Documents can be defined as all the objects to be indexed by Exalead CloudView, regardless of file or entity type in the data source. For example, HTML, JPG or CSV files, database records are all considered documents within Exalead CloudView, since they are all converted into a Exalead CloudView-specific document format (also known as a PAPI document) after being scanned by a connector.
Items are the objects to be indexed by Exalead CloudView, regardless of file or entity type in the data source. For example, in OnePart, 3D CAD files, JPGs, PDFs are all considered items in the index.
A PAPI Document is an exchange format between the connectors and Exalead CloudView. It's an abstraction, so that all connectors speak the same language to the index. The Push API handles documents that contain the following elements:
• URI
• Stamp (optional)
• Metas
• Parts
• Directives
URI
URI is the unique identifier of the document inside the indexed corpus of the connector.
Note: The "URI" described in this document is an opaque string (with optional "/" character hierarchy), and is NOT necessarily a "URI" as per RFC 2396, even if connectors may use regular Internet URI. For example:
Sample URI
Interpreted as
a/b/doc
Folder: a
|_ Folder: b
|_ Document: doc
a/b///doc
Folder: a
|_ Folder: b
|_ Folder: (empty name)
|_ Folder: (empty name)
|_ Document: doc
Stamps
Stamp is a fingerprint that represents the "state", or "version" of the document. Stamps are stored by Exalead CloudView, and retrieved back by the connector to determine which version of the document has been indexed, and whether it should be updated. The document will be updated if the new stamp is not equal to the previous one.
Document metas, not to be confused with hit metas, are pieces of text belonging to a document that have associated values, such as title or size. Document metas are stored either as an index field or as a category. Context is sometimes used as a synonym for document meta.
Parts
Parts represent the binary parts of the content to be converted and indexed like a file. Usually, only one part is needed, but you may need to link some attachments to the content. All parts are merged together and are associated to the same URI.
Note that:
• A PAPI Part has a name (in all Exalead CloudView versions)
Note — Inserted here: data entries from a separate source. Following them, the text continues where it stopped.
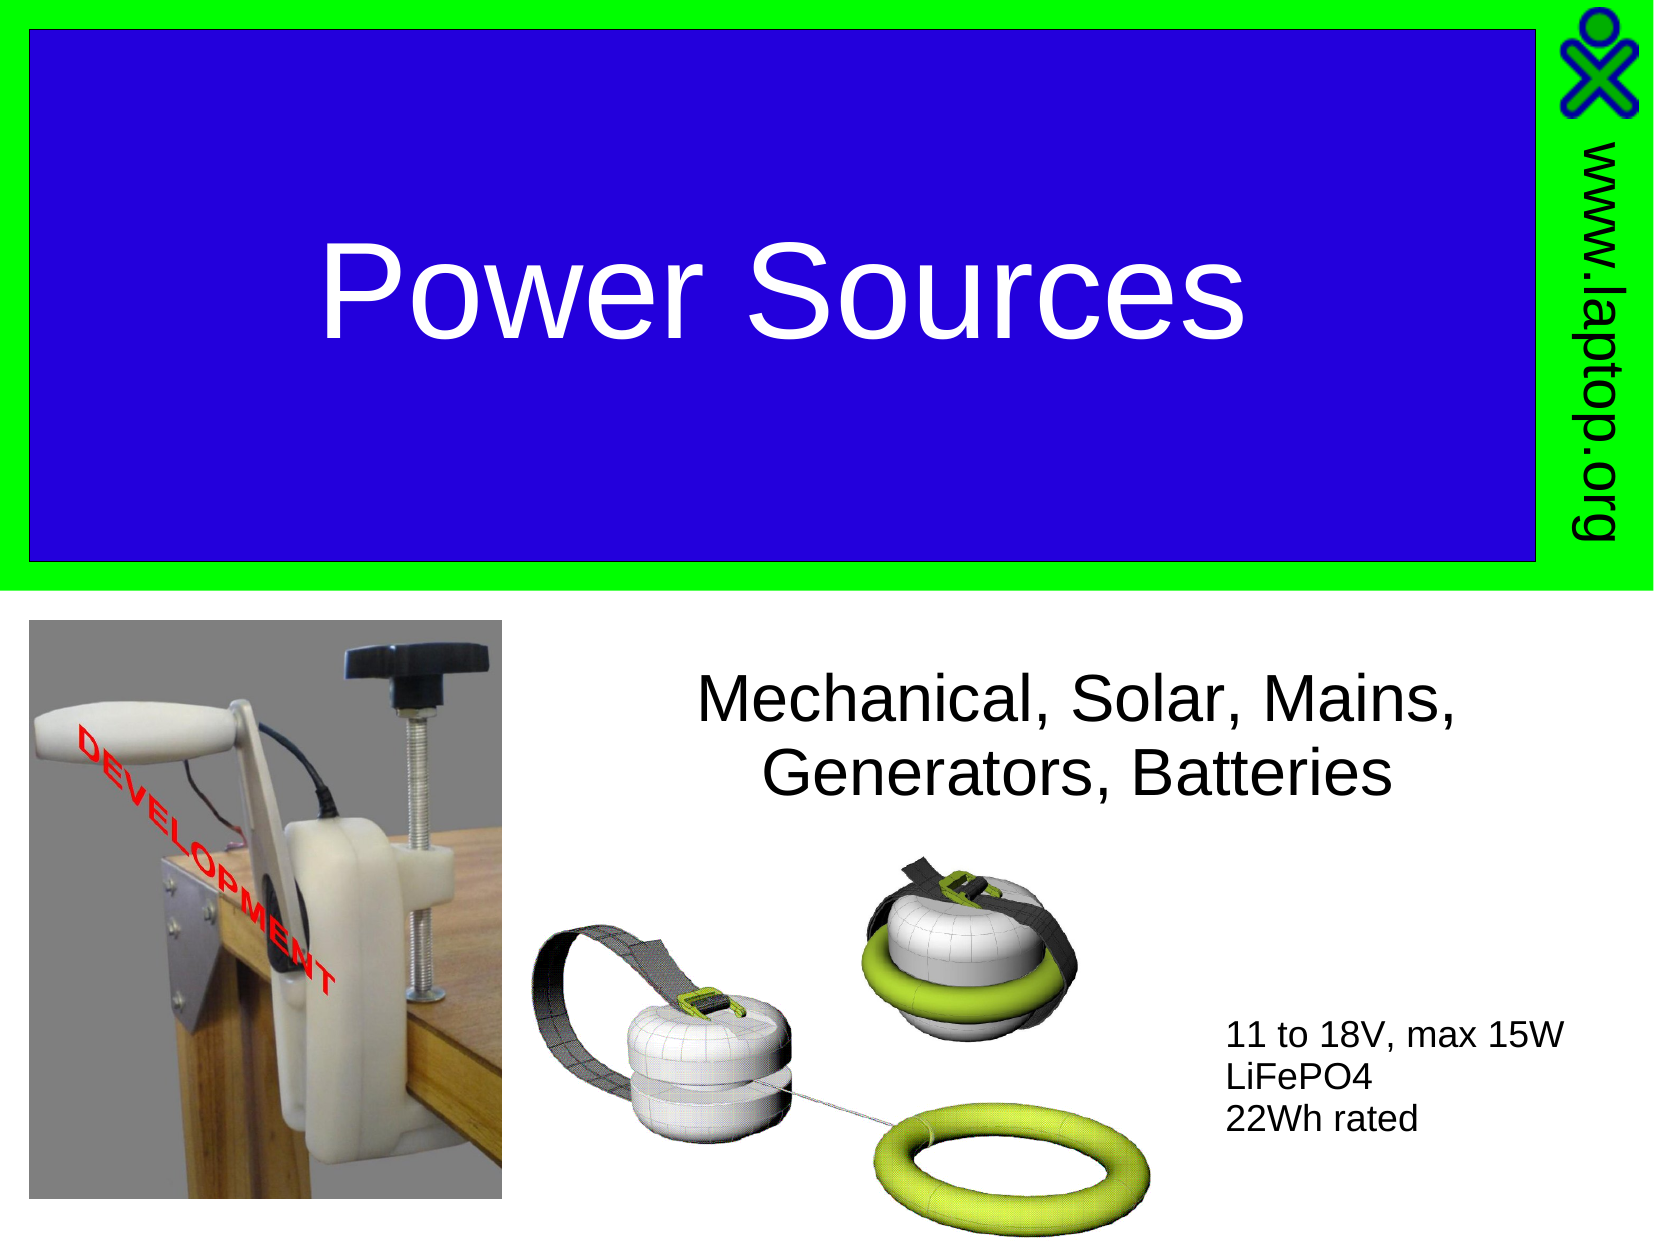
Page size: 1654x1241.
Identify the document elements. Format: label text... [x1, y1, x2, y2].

title Power Sources [59, 49, 1506, 532]
subtitle Mechanical, Solar, Mains, Generators, Batteries [531, 637, 1625, 833]
picture [1559, 7, 1639, 119]
picture [29, 620, 502, 1199]
picture [531, 856, 1152, 1241]
text_box 11 to 18V, max 15W LiFePO4 22Wh rated [1210, 1006, 1625, 1147]
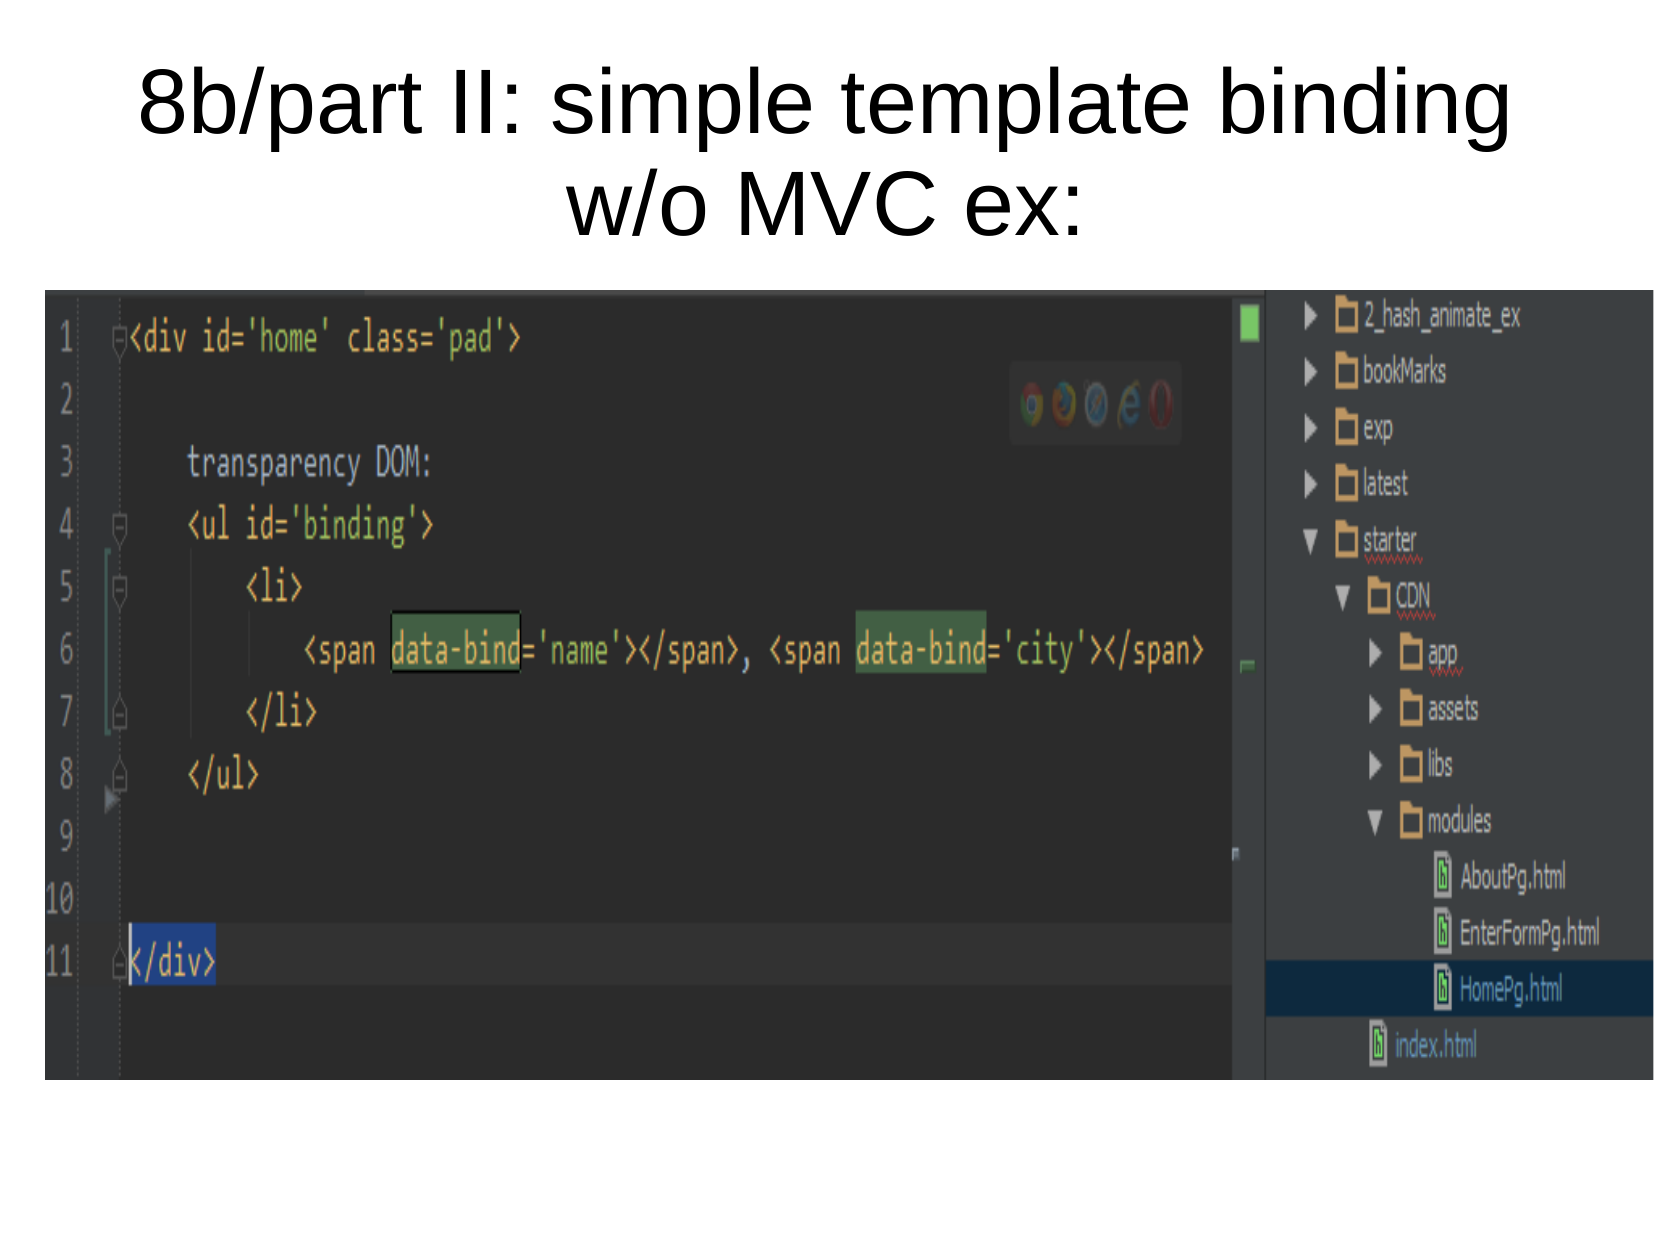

• The default Part name is master
• There must be one master Part per PAPI document (for preview)
Thus when a PAPI document has several parts:
• They must all have different names
• One of them must be named master – to set it you can use the com.exalead.papi.helper.part.setAsMaster() member method.
The Part name can be set with the following member methods:
Directives are internal properties embedded in a Exalead CloudView document. They specify either orders on how to treat the document, or information on how to index the document.
Some directives are available at document level:
• datamodel_class: determines the data model class of the document. If this directive is not found, the data model class specified in the source connector configuration will be used. If the source connector does not have a class, we use the data model default class. For example:
final Document myDocument = new Document("docId"); myDocument.setCustomDirective("datamodel_class", "myDocumentClass");
• forcedSlice: overrides the automatic load balancing of documents in the Exalead CloudView slices, by forcing the slice on which documents will be stored.
• sameSlice: (for V6R2014 and higher) forces the document to use the slice of another document by specifying the URI of this document.
Some directives are available at the part level to help the converter determine the content type. Note that the values of these directives cannot be null. Examples of supported directives:
• filename: the filename of the document
• mimeHint: the hint mime parameter
• mime: the forced mime (use with caution)
• encoding: the encoding of the document
The analysis pipeline takes both metas and directives into account to determine how to process a document. For example, to get the file name of a document part, it looks for both the file_name meta and the filename directive, if any. We recommend using the meta when data must be indexed.
Important: When there are several directives in a document, delete operations are processed BEFORE add operations.
Consolidation Server directives
The following table shows the hard-coded order of Consolidation Server directive operations. These directives are created automatically by the Consolidation Server when you push methods to the transformation processors.
To add these directives, you can (using com.exalead.cloudview.consolidationapi.PushAPITransformationHelpers)
• Include them directly within your documents.
• or use pre-aggregation transformation rules in the Exalead CloudView > Consolidation config.
Note: For more details on the Consolidation Server, see the Consolidation Server Guide.
After it has sent all documents from a datasource to Exalead CloudView, a connector must generally keep the index up to date. This process is called synchronization. You can use either stamp-based or checkpoints-based synchronization to synchronize a data-source. For more details, see Implementing Synchronization.
Supported Text Encodings
Parts binary content in text MIME subset may have use any recognized encodings (see the list of available encodings below). The proper encoding should be filled in the part meta-data (encoding or encoding hint).
All other concepts shall only use UTF-8 (or its 7-bit restriction ASCII) as sole encoding, especially all Push API multipart commands.